(Saved entries)
□ □ □ □
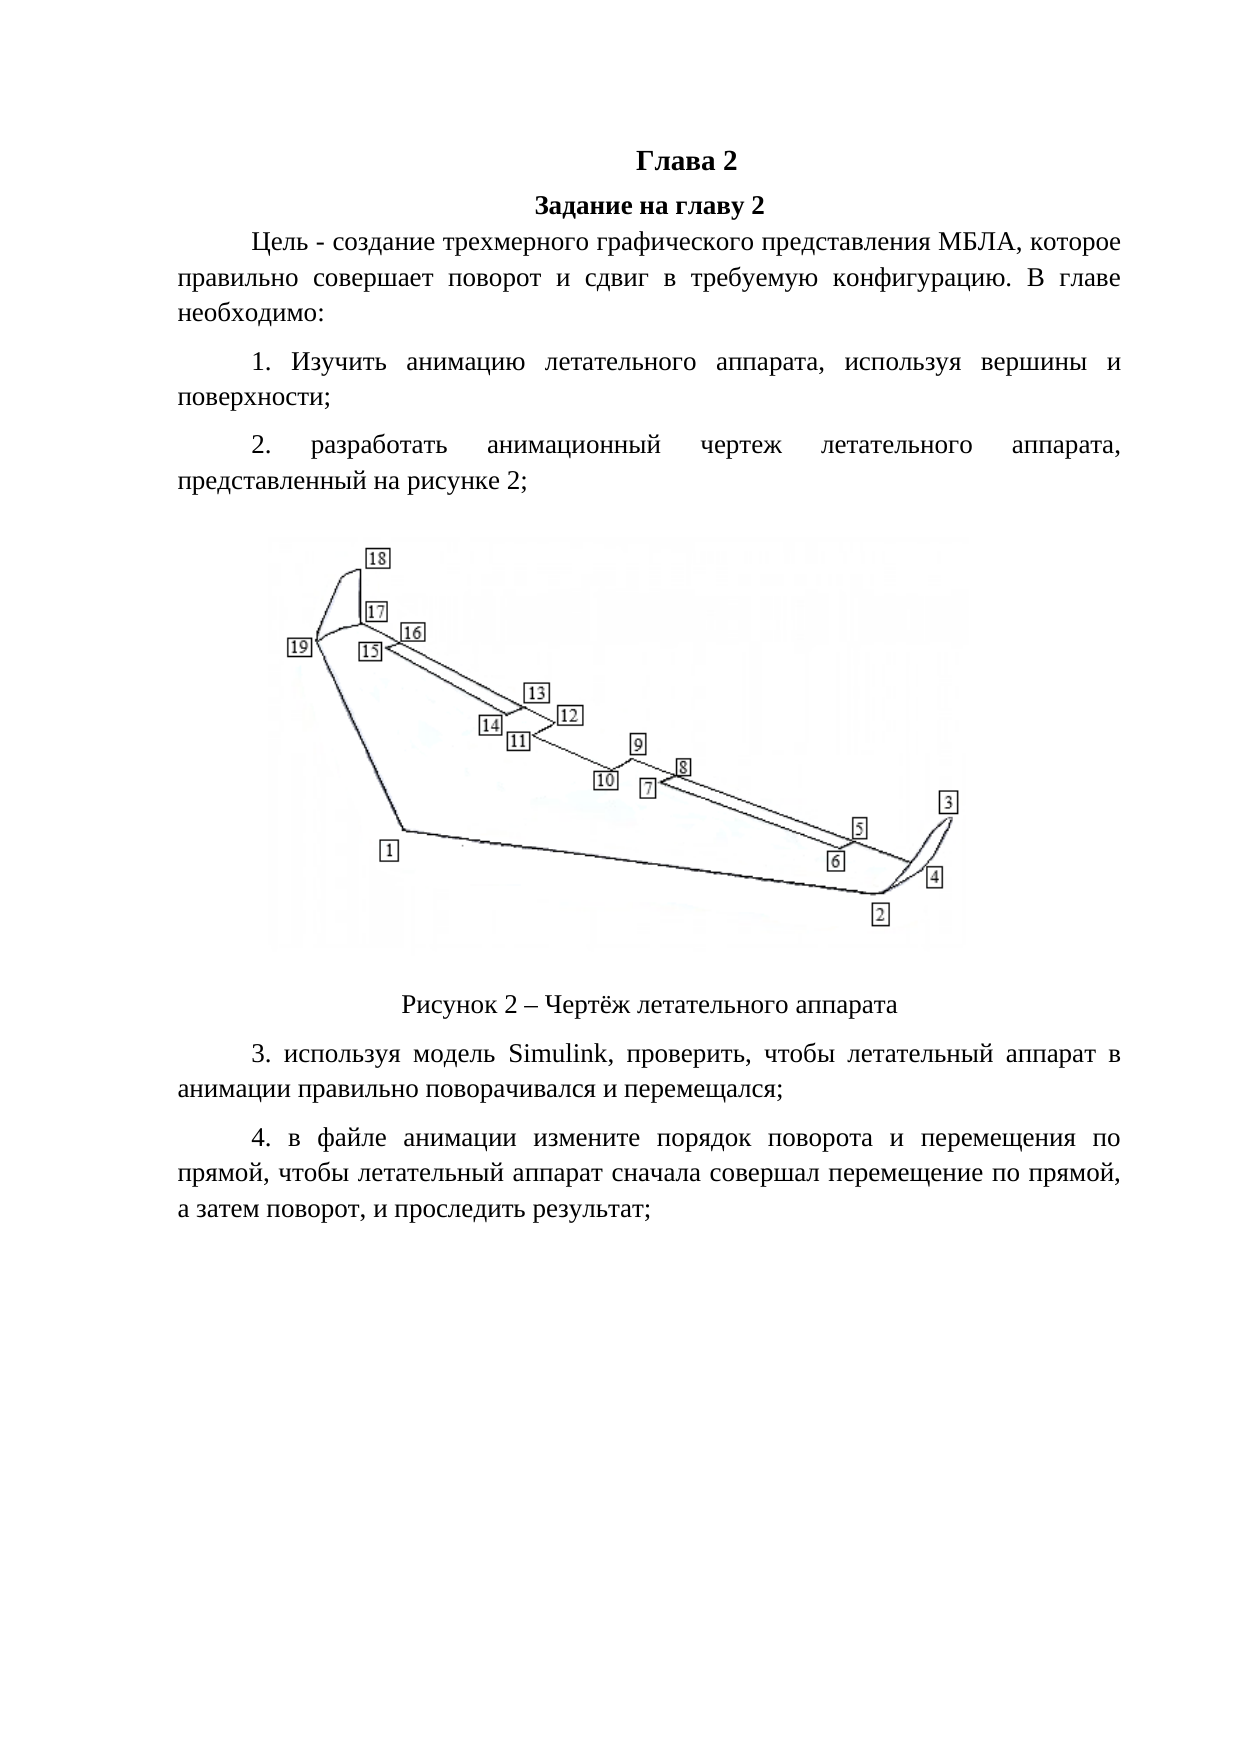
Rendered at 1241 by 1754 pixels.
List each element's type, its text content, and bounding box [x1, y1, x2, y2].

text Цель - создание трехмерного графического представления МБЛА, которое правильно совершает поворот и сдвиг в требуемую конфигурацию. В главе необходимо: [177, 225, 1122, 327]
picture [202, 500, 1097, 984]
subtitle Задание на главу 2 [177, 189, 1122, 220]
text 4. в файле анимации измените порядок поворота и перемещения по прямой, чтобы летательный аппарат сначала совершал перемещение по прямой, а затем поворот, и проследить результат; [177, 1121, 1122, 1223]
text 1. Изучить анимацию летательного аппарата, используя вершины и поверхности; [177, 344, 1122, 411]
text Рисунок 2 – Чертёж летательного аппарата [177, 989, 1122, 1020]
subtitle Глава 2 [177, 143, 1122, 177]
text 3. используя модель Simulink, проверить, чтобы летательный аппарат в анимации правильно поворачивался и перемещался; [177, 1037, 1122, 1104]
text 2. разработать анимационный чертеж летательного аппарата, представленный на рисунке 2; [177, 428, 1122, 495]
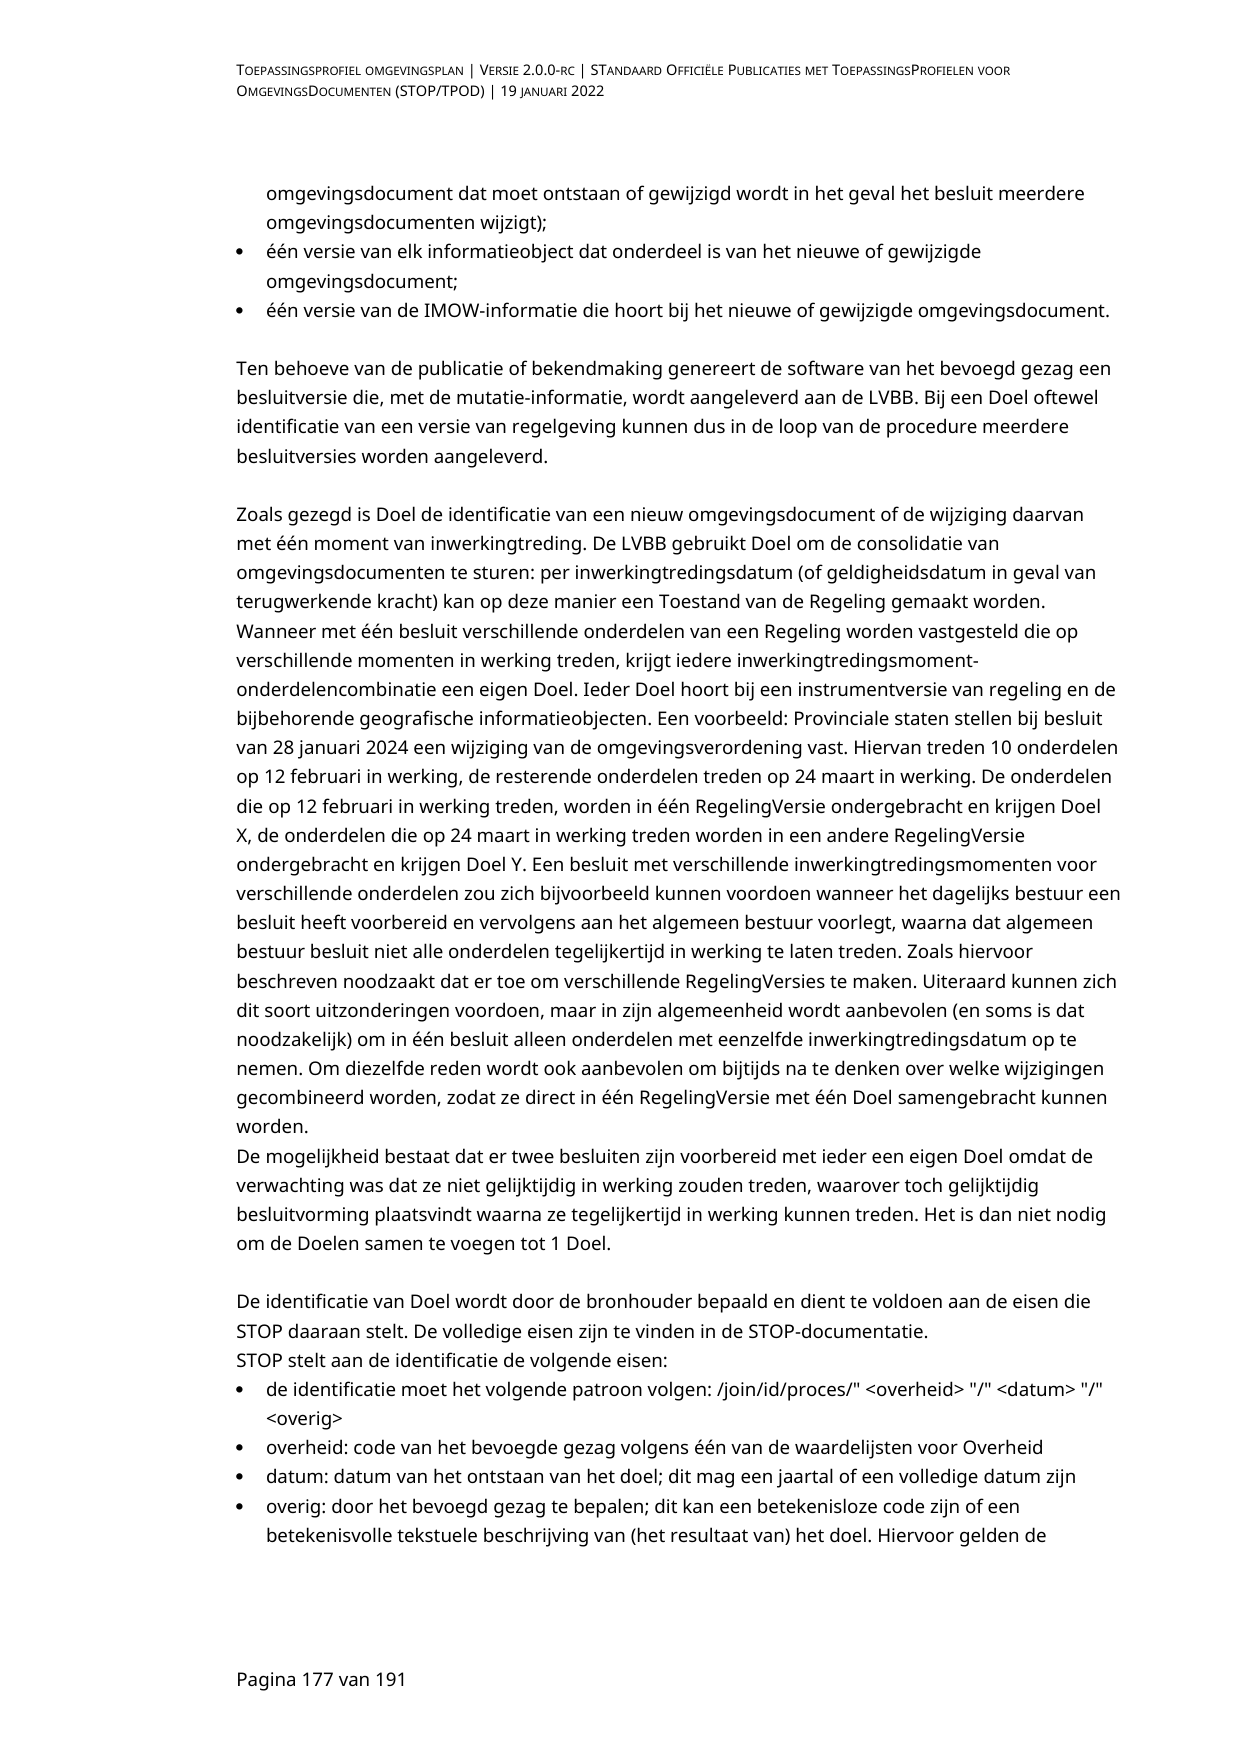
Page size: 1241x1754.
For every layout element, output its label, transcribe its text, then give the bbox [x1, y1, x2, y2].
□ □ □ □
**Work instructions**. From the line containing "Page size: 1241x1754." down to the last line of the records, transcribe every line exactly and add nothing else.

**Exercise response**.
Page size: 1241x1754.
For every layout element, output its label, transcribe its text, then give the bbox [x1, y1, x2, y2].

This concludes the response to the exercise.